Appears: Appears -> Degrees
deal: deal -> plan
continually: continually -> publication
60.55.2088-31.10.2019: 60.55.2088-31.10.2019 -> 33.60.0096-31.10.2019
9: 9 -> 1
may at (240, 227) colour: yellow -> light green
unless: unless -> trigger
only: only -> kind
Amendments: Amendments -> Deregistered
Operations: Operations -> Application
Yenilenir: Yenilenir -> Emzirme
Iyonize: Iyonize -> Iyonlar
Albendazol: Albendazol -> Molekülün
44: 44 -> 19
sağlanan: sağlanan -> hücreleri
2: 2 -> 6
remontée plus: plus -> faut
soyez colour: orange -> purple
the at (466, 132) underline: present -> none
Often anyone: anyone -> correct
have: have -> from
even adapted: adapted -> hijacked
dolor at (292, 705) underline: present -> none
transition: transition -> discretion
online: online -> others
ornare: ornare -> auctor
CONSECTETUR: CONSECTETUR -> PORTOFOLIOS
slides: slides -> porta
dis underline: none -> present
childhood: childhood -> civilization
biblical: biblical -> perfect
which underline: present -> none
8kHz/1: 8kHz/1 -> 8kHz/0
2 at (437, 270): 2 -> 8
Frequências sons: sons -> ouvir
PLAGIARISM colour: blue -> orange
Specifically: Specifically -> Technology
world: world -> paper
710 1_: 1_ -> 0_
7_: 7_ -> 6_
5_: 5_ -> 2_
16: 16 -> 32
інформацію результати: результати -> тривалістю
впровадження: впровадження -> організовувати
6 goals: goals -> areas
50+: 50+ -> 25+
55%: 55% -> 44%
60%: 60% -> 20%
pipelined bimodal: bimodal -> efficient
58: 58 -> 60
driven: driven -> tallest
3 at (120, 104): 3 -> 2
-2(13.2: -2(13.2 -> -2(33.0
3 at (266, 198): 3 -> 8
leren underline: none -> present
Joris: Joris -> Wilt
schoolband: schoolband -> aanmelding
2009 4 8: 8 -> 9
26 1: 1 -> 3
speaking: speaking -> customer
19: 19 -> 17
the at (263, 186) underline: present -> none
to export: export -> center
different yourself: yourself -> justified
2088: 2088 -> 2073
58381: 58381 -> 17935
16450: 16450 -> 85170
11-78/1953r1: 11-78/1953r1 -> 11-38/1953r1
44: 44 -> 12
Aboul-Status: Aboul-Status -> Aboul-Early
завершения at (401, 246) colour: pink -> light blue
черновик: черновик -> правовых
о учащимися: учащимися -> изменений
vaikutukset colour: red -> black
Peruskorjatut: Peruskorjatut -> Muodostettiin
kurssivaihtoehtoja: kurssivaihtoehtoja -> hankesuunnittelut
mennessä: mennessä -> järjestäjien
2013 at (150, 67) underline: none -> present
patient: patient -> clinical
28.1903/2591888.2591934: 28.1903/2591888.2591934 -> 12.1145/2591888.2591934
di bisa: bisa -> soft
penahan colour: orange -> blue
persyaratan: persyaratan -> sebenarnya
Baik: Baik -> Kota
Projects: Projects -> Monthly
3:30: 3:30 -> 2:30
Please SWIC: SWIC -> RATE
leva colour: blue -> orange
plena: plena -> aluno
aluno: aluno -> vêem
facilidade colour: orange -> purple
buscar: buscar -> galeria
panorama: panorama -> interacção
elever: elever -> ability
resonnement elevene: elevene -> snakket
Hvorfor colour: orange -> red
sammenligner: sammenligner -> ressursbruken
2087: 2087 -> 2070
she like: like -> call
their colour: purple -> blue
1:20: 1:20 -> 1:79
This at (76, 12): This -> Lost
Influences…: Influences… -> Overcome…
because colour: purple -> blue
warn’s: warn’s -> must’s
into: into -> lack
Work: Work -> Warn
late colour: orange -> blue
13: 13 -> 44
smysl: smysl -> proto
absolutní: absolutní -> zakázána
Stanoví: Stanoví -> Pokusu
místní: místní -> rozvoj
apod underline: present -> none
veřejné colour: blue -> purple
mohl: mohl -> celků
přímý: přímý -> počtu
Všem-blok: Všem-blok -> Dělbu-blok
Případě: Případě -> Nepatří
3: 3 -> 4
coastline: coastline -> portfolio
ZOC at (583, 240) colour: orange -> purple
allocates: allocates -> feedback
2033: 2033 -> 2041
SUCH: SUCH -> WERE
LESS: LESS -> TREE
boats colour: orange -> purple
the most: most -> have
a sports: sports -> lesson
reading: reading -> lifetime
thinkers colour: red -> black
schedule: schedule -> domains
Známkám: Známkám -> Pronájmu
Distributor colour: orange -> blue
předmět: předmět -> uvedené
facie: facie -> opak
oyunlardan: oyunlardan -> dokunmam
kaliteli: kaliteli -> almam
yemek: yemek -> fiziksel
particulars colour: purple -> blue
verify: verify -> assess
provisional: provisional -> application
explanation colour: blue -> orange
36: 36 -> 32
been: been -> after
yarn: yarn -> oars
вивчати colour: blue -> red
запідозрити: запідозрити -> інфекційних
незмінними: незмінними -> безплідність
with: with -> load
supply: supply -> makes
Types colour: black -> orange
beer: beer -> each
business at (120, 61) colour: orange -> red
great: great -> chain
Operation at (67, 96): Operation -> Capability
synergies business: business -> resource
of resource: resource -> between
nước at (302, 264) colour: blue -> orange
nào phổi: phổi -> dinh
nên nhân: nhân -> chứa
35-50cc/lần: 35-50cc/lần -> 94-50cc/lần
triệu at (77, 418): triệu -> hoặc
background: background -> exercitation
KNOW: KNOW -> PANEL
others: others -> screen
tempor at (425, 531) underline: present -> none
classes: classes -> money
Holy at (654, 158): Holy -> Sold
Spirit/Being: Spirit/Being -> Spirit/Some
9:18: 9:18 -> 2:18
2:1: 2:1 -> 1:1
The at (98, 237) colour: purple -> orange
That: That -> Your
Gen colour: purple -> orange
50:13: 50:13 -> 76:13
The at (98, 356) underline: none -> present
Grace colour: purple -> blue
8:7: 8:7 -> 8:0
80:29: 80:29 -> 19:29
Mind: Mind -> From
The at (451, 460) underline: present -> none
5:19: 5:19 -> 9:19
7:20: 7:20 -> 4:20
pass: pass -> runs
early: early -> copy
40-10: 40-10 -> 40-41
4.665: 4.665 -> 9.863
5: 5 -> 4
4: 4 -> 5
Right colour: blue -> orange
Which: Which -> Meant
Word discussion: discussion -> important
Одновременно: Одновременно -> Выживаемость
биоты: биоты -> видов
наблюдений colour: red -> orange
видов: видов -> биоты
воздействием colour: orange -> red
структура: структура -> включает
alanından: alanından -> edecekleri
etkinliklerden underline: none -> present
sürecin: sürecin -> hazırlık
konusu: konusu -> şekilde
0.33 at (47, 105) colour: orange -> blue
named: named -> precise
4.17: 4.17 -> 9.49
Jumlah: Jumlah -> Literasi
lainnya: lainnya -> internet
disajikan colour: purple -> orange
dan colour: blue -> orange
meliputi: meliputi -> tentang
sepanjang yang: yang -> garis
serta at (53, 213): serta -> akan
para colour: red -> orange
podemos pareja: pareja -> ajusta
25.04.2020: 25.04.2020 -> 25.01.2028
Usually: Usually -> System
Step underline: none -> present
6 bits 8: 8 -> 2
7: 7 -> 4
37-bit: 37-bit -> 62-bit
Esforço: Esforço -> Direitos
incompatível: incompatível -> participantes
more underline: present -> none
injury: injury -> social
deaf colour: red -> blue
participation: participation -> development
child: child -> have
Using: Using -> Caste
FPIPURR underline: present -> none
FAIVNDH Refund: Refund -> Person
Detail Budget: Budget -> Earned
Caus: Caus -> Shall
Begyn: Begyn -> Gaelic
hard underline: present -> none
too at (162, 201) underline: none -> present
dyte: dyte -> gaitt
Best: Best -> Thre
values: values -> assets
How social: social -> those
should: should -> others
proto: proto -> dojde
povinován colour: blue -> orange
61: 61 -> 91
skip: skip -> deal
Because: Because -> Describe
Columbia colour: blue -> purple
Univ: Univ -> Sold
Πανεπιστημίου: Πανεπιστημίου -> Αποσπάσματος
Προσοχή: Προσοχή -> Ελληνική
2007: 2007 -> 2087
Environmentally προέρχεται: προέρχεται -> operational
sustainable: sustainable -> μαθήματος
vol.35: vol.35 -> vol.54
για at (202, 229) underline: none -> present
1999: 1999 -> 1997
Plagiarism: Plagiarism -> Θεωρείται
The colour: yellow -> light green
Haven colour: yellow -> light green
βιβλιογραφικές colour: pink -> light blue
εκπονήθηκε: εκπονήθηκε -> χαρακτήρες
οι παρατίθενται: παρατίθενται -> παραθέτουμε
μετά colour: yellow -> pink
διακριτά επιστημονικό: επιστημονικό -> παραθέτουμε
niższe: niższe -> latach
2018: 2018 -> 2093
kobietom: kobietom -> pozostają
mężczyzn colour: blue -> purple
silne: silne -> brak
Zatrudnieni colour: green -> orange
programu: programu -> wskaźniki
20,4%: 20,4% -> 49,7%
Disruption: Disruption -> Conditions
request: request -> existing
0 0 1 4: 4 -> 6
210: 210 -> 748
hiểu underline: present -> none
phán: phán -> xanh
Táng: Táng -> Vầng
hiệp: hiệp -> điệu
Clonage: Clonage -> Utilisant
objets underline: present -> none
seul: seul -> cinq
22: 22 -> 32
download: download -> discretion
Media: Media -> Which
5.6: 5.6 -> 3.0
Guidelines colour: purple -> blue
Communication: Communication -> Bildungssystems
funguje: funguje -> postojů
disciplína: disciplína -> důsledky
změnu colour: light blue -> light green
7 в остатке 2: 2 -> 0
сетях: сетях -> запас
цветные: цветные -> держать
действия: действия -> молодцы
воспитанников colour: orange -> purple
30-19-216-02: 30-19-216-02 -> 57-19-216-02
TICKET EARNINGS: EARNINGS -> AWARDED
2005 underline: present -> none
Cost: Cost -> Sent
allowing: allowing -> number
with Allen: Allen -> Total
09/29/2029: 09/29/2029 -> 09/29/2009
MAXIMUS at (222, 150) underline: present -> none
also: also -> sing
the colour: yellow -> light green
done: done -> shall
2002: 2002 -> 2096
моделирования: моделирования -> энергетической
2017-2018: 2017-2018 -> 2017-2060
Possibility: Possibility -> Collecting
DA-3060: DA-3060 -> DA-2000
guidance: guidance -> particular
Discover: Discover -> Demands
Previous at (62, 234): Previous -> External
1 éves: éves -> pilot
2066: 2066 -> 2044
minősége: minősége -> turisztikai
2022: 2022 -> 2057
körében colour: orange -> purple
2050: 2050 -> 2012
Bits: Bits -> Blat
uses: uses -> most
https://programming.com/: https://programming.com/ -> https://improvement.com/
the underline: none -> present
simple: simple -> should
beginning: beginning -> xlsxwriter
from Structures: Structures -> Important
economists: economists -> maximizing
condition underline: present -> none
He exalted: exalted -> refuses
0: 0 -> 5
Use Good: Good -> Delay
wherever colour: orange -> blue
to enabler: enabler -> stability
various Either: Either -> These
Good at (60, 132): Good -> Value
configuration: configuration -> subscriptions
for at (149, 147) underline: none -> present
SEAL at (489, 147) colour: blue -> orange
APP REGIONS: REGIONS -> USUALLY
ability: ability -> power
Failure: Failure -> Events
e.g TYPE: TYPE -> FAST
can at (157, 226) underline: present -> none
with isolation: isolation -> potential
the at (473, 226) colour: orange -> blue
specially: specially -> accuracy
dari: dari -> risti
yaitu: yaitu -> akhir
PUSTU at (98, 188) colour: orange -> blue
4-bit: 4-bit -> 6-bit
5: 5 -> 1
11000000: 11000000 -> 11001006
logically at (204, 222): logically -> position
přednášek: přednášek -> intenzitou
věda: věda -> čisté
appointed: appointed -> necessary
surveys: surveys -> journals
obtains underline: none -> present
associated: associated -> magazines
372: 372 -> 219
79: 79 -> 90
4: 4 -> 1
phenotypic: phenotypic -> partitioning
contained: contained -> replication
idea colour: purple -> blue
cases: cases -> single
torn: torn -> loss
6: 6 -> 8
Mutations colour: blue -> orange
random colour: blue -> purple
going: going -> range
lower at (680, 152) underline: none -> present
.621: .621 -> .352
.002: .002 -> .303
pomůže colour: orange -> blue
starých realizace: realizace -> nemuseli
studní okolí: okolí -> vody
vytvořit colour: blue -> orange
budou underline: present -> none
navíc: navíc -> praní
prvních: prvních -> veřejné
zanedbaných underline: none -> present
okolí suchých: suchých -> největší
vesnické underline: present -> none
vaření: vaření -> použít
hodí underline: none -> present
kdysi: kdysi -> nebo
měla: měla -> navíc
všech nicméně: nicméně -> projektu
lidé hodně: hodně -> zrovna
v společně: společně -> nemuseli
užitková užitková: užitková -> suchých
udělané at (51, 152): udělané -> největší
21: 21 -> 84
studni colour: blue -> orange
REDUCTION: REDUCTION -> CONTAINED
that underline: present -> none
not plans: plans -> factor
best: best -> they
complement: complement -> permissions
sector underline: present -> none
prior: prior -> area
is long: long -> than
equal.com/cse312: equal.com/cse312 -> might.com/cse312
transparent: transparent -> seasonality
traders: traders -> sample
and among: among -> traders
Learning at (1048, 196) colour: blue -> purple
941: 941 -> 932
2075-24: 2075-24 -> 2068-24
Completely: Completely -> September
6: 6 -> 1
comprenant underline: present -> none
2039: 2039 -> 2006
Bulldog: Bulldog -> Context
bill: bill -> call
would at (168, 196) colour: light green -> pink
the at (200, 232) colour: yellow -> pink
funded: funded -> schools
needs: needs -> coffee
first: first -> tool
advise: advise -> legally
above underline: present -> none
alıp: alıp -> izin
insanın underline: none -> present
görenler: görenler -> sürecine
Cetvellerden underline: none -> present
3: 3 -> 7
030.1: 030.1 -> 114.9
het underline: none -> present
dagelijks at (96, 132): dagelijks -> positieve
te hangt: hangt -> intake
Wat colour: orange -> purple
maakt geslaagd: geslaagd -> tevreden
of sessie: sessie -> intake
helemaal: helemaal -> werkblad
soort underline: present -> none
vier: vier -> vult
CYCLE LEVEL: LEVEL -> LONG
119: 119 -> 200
........
Task brief. Could you give back the entries starting at the first one and ending at the line that contains "PLAGIARISM colour: blue -> orange", with "colour" swapped for "color" and nothing else changed, and with no other lines included?

Finished answer.
Appears: Appears -> Degrees
deal: deal -> plan
continually: continually -> publication
60.55.2088-31.10.2019: 60.55.2088-31.10.2019 -> 33.60.0096-31.10.2019
9: 9 -> 1
may at (240, 227) color: yellow -> light green
unless: unless -> trigger
only: only -> kind
Amendments: Amendments -> Deregistered
Operations: Operations -> Application
Yenilenir: Yenilenir -> Emzirme
Iyonize: Iyonize -> Iyonlar
Albendazol: Albendazol -> Molekülün
44: 44 -> 19
sağlanan: sağlanan -> hücreleri
2: 2 -> 6
remontée plus: plus -> faut
soyez color: orange -> purple
the at (466, 132) underline: present -> none
Often anyone: anyone -> correct
have: have -> from
even adapted: adapted -> hijacked
dolor at (292, 705) underline: present -> none
transition: transition -> discretion
online: online -> others
ornare: ornare -> auctor
CONSECTETUR: CONSECTETUR -> PORTOFOLIOS
slides: slides -> porta
dis underline: none -> present
childhood: childhood -> civilization
biblical: biblical -> perfect
which underline: present -> none
8kHz/1: 8kHz/1 -> 8kHz/0
2 at (437, 270): 2 -> 8
Frequências sons: sons -> ouvir
PLAGIARISM color: blue -> orange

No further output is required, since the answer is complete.